In the power window device having an automatic operation function, as described before, even if the operation knob 11 is operated to be situated in the position of the automatic closing AC or the automatic opening AO, and then the hand is released from the operation knob 11 so that the knob 11 is returned to the position of the neutral N, the closing or opening operation of the window is automatically performed. However, in the device in the related art, when the automatic operation is started and then the window is moved in a direction of opening or closing, a speed of the window is fixed, and the speed has not been able to be increased during automatic operation.

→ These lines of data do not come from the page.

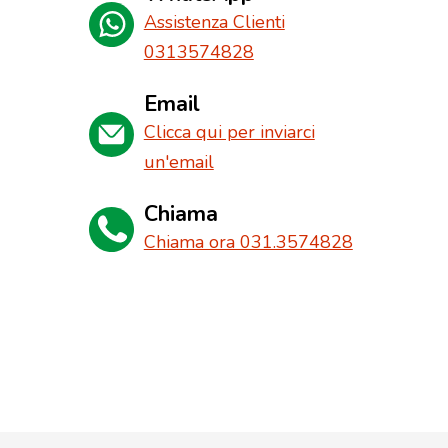
Assistenza Clienti
0313574828
Email
Clicca qui per inviarci
un'email
Chiama
Chiama ora 031.3574828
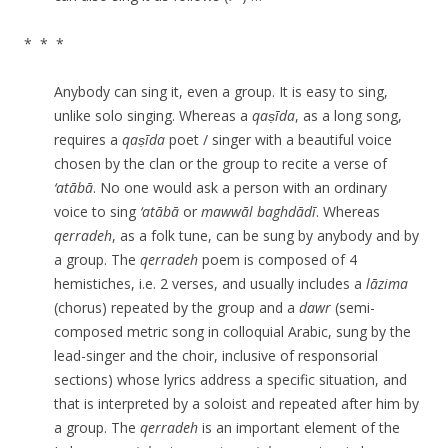
* * *
Anybody can sing it, even a group. It is easy to sing,
unlike solo singing. Whereas a
qaṣīda
, as a long song,
requires a
qaṣīda
poet / singer with a beautiful voice
chosen by the clan or the group to recite a verse of
‘atābā
. No one would ask a person with an ordinary
voice to sing
‘atābā
or
mawwāl baghdādī
. Whereas
qerradeh
, as a folk tune, can be sung by anybody and by
a group. The
qerradeh
poem is composed of 4
hemistiches, i.e. 2 verses, and usually includes a
lāzima
(chorus) repeated by the group and a
dawr
(
semi-
composed metric song in colloquial Arabic, sung by the
lead-singer and the choir, inclusive of responsorial
sections)
whose lyrics address a specific situation, and
that is interpreted by a soloist and repeated after him by
a group. The
qerradeh
is an important element of the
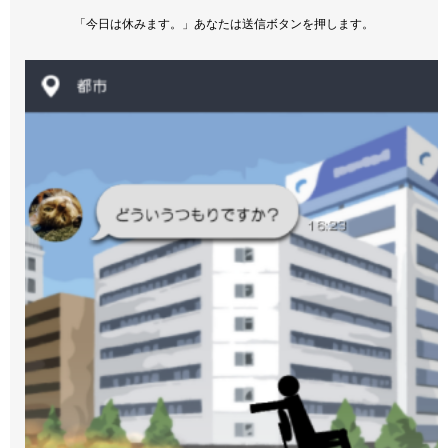
「今日は休みます。」あなたは送信ボタンを押します。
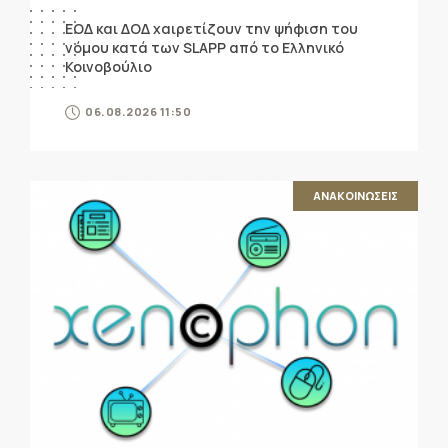
ΕΟΔ και ΔΟΔ χαιρετίζουν την ψήφιση του
νόμου κατά των SLAPP από το Ελληνικό
Κοινοβούλιο
06.08.2026 11:50
ΑΝΑΚΟΙΝΩΣΕΙΣ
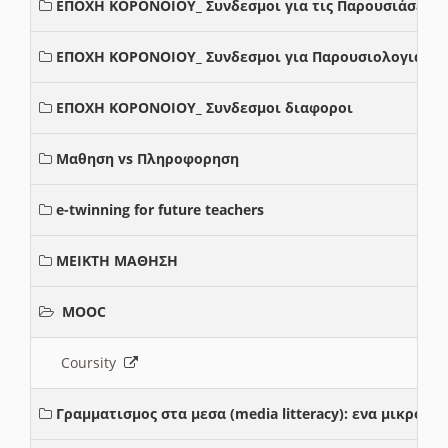
ΕΠΟΧΗ ΚΟΡΟΝΟΙΟΥ_ Συνδεσμοι για τις Παρουσιάσεις
ΕΠΟΧΗ ΚΟΡΟΝΟΙΟΥ_ Συνδεσμοι για Παρουσιολογια
ΕΠΟΧΗ ΚΟΡΟΝΟΙΟΥ_ Συνδεσμοι διαφοροι
Μαθηση vs Πληροφορηση
e-twinning for future teachers
ΜΕΙΚΤΗ ΜΑΘΗΣΗ
MOOC
Coursity
Γραμματισμος στα μεσα (media litteracy): ενα μικρο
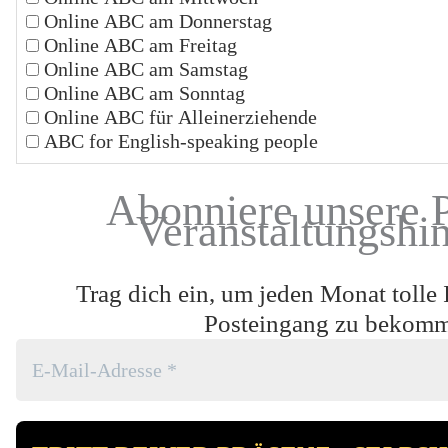
Online ABC am Donnerstag
Online ABC am Freitag
Online ABC am Samstag
Online ABC am Sonntag
Online ABC für Alleinerziehende
ABC for English-speaking people
Abonniere unsere 
Veranstaltungshi
Trag dich ein, um jeden Monat tolle 
Posteingang zu bekom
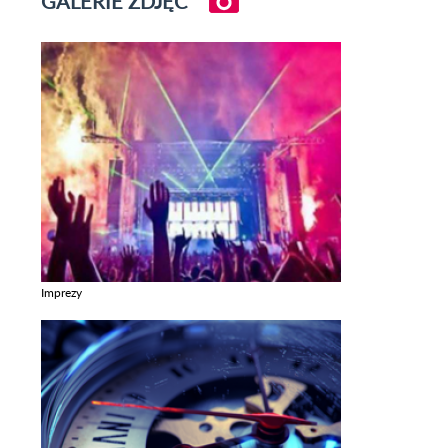
GALERIE ZDJĘĆ
Imprezy
Zobacz galerie w kategori Imprezy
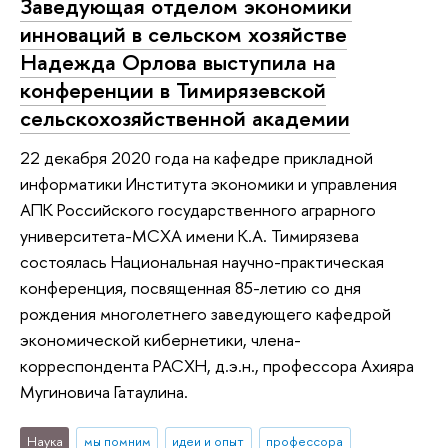
Заведующая отделом экономики
инноваций в сельском хозяйстве
Надежда Орлова выступила на
конференции в Тимирязевской
сельскохозяйственной академии
22 декабря 2020 года на кафедре прикладной
информатики Института экономики и управления
АПК Российского государственного аграрного
университета-МСХА имени К.А. Тимирязева
состоялась Национальная научно-практическая
конференция, посвященная 85-летию со дня
рождения многолетнего заведующего кафедрой
экономической кибернетики, члена-
корреспондента РАСХН, д.э.н., профессора Ахияра
Мугиновича Гатаулина.
Наука
мы помним
идеи и опыт
профессора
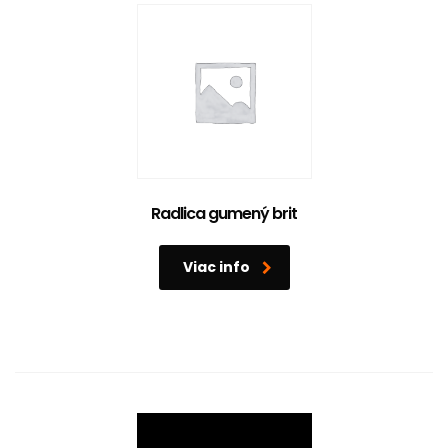
Radlica gumený brit
Viac info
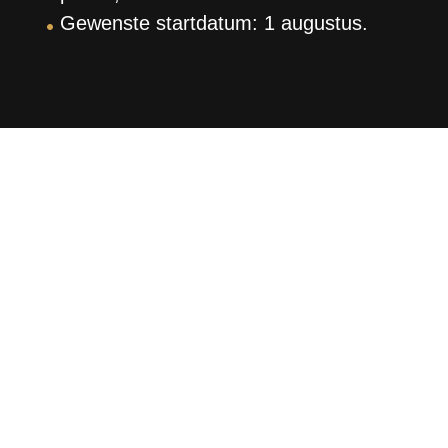
Gewenste startdatum:
1 augustus
.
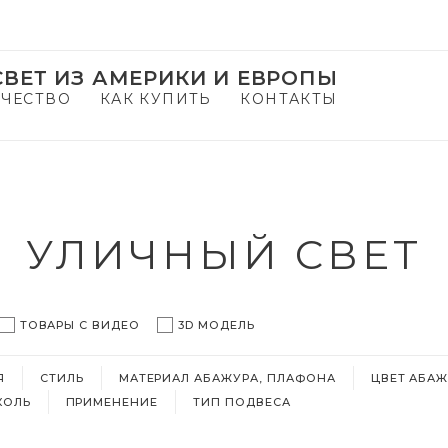
ВЕТ ИЗ АМЕРИКИ И ЕВРОПЫ
ЧЕСТВО
КАК КУПИТЬ
КОНТАКТЫ
УЛИЧНЫЙ СВЕТ
ТОВАРЫ С ВИДЕО
3D МОДЕЛЬ
Я
СТИЛЬ
МАТЕРИАЛ АБАЖУРА, ПЛАФОНА
ЦВЕТ АБАЖ
КОЛЬ
ПРИМЕНЕНИЕ
ТИП ПОДВЕСА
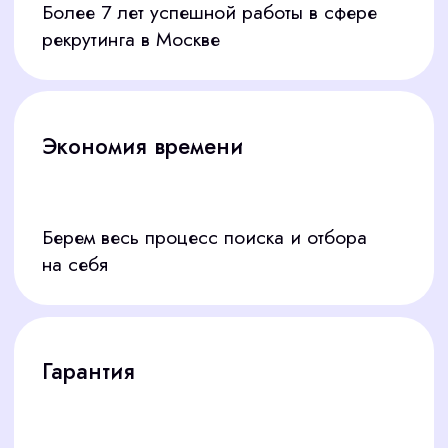
Кассир в ресторан/кафе
прием заказов, расчет гостей, создание
комфортной атмосферы
Независимо от специфики, мы найдем
сотрудника с нужным опытом и навыками
СКОЛЬКО СТОИТ НАЙТИ
КАССИРА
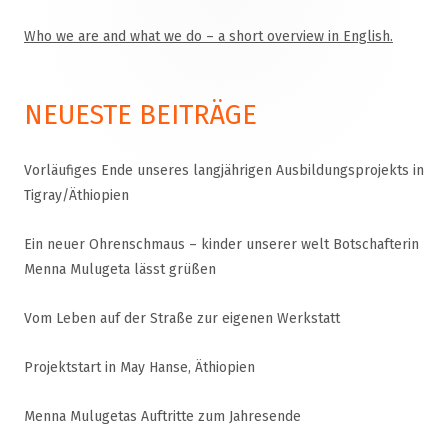
Who we are and what we do – a short overview in English.
Haupt-
Seitenleiste
NEUESTE BEITRÄGE
Vorläufiges Ende unseres langjährigen Ausbildungsprojekts in
Tigray/Äthiopien
Ein neuer Ohrenschmaus – kinder unserer welt Botschafterin
Menna Mulugeta lässt grüßen
Vom Leben auf der Straße zur eigenen Werkstatt
Projektstart in May Hanse, Äthiopien
Menna Mulugetas Auftritte zum Jahresende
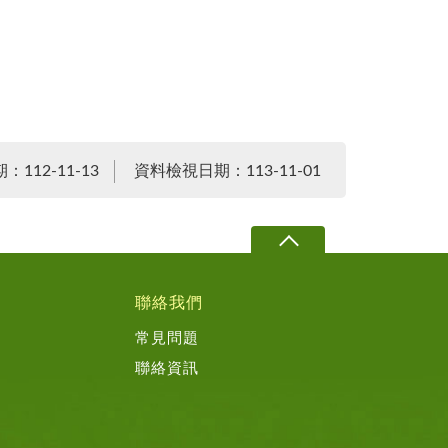
112-11-13
資料檢視日期：113-11-01
聯絡我們
常見問題
聯絡資訊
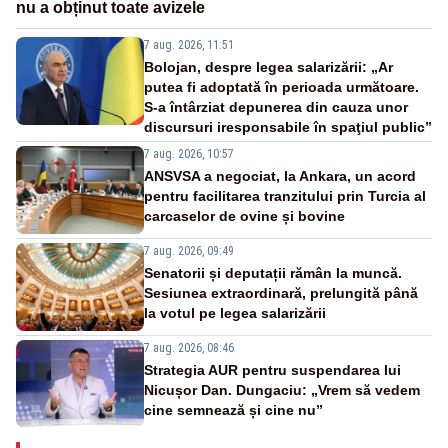
nu a obținut toate avizele
7 aug. 2026, 11:51
Bolojan, despre legea salarizării: „Ar
putea fi adoptată în perioada următoare.
S-a întârziat depunerea din cauza unor
discursuri iresponsabile în spaţiul public”
7 aug. 2026, 10:57
ANSVSA a negociat, la Ankara, un acord
pentru facilitarea tranzitului prin Turcia al
carcaselor de ovine și bovine
7 aug. 2026, 09:49
Senatorii și deputații rămân la muncă.
Sesiunea extraordinară, prelungită până
la votul pe legea salarizării
7 aug. 2026, 08:46
Strategia AUR pentru suspendarea lui
Nicușor Dan. Dungaciu: „Vrem să vedem
cine semnează și cine nu”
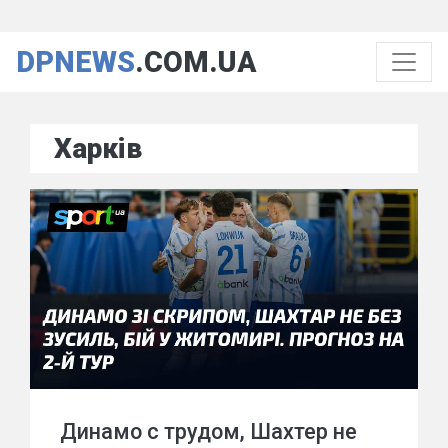
DPNEWS
.COM.UA
Харків
Динамо с трудом, Шахтер не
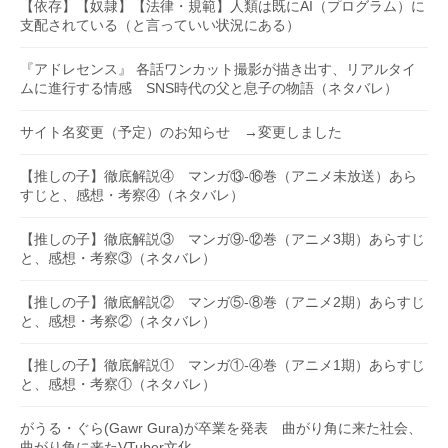
【依存】【奴隷】【法律・規範】人類は既にAI（プログラム）に
支配されている（と言っていい状況にある）
『アドレセンス』 各話ワンカット撮影が描き出す、リアルタイ
ムに進行する情感 SNS時代の父と息子の物語（ネタバレ）
サイト名変更（予定）のお知らせ →変更しました
【推しの子】徹底解説④ マンガ⑬-⑯巻（アニメ未放送）あら
すじと、感想・考察④（ネタバレ）
【推しの子】徹底解説③ マンガ⑨-⑫巻（アニメ3期）あらすじ
と、感想・考察③（ネタバレ）
【推しの子】徹底解説② マンガ⑤-⑧巻（アニメ2期）あらすじ
と、感想・考察②（ネタバレ）
【推しの子】徹底解説① マンガ①-④巻（アニメ1期）あらすじ
と、感想・考察①（ネタバレ）
がうる・ぐら(Gawr Gura)が卒業を発表 曲がり角に来た社会、
曲がり角に来たVTuber文化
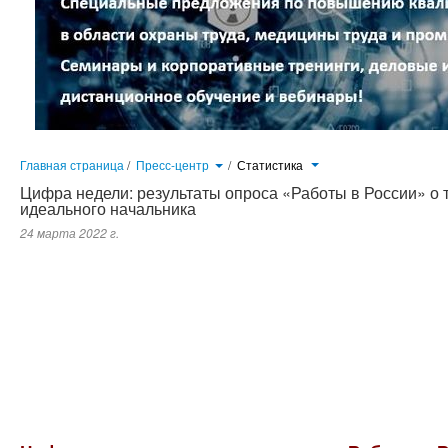
Главная страница
/
Пресс-центр
/
Статистика
Цифра недели: результаты опроса «Работы в России» о 
идеального начальника
24 марта 2022 г.
67% опрошенных россиян считают, что начальник должен обладать лидерскими качествами. Об этом свидетельст
портале «Работа в России» (www.trudvsem
.ru
). В опросе приняли участие более 4 тыс. человек из всех регионов стран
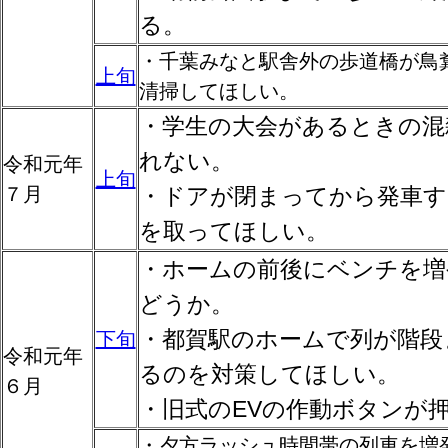
る。
・千葉みなと駅舎外の歩道橋が鳥
上旬
清掃してほしい。
・学生の大会があるときの混
れない。
令和元年
上旬
７月
・ドアが閉まってから発車す
を取ってほしい。
・ホームの前後にベンチを増
どうか。
・都賀駅のホームで列が階段
下旬
令和元年
るのを対策してほしい。
６月
・旧式のEVの作動ボタンが
・夕方ラッシュ時間帯の列車を増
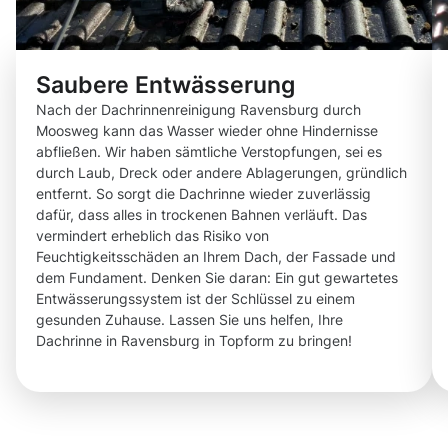
Saubere Entwässerung
Nach der Dachrinnenreinigung Ravensburg durch
Moosweg kann das Wasser wieder ohne Hindernisse
abfließen. Wir haben sämtliche Verstopfungen, sei es
durch Laub, Dreck oder andere Ablagerungen, gründlich
entfernt. So sorgt die Dachrinne wieder zuverlässig
dafür, dass alles in trockenen Bahnen verläuft. Das
vermindert erheblich das Risiko von
Feuchtigkeitsschäden an Ihrem Dach, der Fassade und
dem Fundament. Denken Sie daran: Ein gut gewartetes
Entwässerungssystem ist der Schlüssel zu einem
gesunden Zuhause. Lassen Sie uns helfen, Ihre
Dachrinne in Ravensburg in Topform zu bringen!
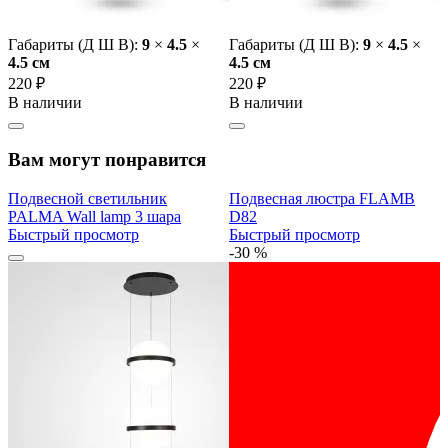
Габариты (Д Ш В):
9
×
4.5
×
Габариты (Д Ш В):
9
×
4.5
×
4.5 cм
4.5 cм
220 ₽
220 ₽
В наличии
В наличии
Вам могут понравится
Подвесной светильник
Подвесная люстра FLAMB
PALMA Wall lamp 3 шара
D82
Быстрый просмотр
Быстрый просмотр
-30 %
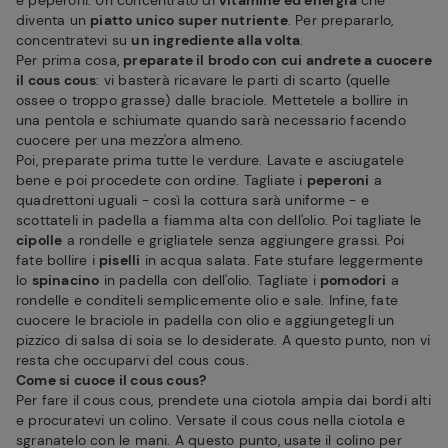
e peperoni. Un concentrato di
vitamine ed energia
che
diventa un
piatto unico super nutriente
. Per prepararlo,
concentratevi su
un ingrediente alla volta
.
Per prima cosa,
preparate il brodo con cui andrete a cuocere
il cous cous
: vi basterà ricavare le parti di scarto (quelle
ossee o troppo grasse) dalle braciole. Mettetele a bollire in
una pentola e schiumate quando sarà necessario facendo
cuocere per una mezz'ora almeno.
Poi, preparate prima tutte le verdure. Lavate e asciugatele
bene e poi procedete con ordine. Tagliate i
peperoni
a
quadrettoni uguali - così la cottura sarà uniforme - e
scottateli in padella a fiamma alta con dell'olio. Poi tagliate le
cipolle
a rondelle e grigliatele senza aggiungere grassi. Poi
fate bollire i
piselli
in acqua salata. Fate stufare leggermente
lo
spinacino
in padella con dell'olio. Tagliate i
pomodori
a
rondelle e conditeli semplicemente olio e sale. Infine, fate
cuocere le braciole in padella con olio e aggiungetegli un
pizzico di salsa di soia se lo desiderate. A questo punto, non vi
resta che occuparvi del cous cous.
Come si cuoce il cous cous?
Per fare il cous cous, prendete una ciotola ampia dai bordi alti
e procuratevi un colino. Versate il cous cous nella ciotola e
sgranatelo con le mani. A questo punto, usate il colino per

While the patent literatures 3 to 7 show the operation of increasing the speed of the opening-and-closing body depending on an operation condition of the switch and the like, any of them shows operation of adjusting speed in manual operation, and is not intended to enable to increase the speed during automatic operation. Moreover, for example, in the device of the patent literature 3, since speed is continuously increased while the operation switch is on during manual operation, and when the hand is released from the operation switch, the opening-and-closing operation is stopped, therefore opening-and-closing speed can not be maintained at a desired speed.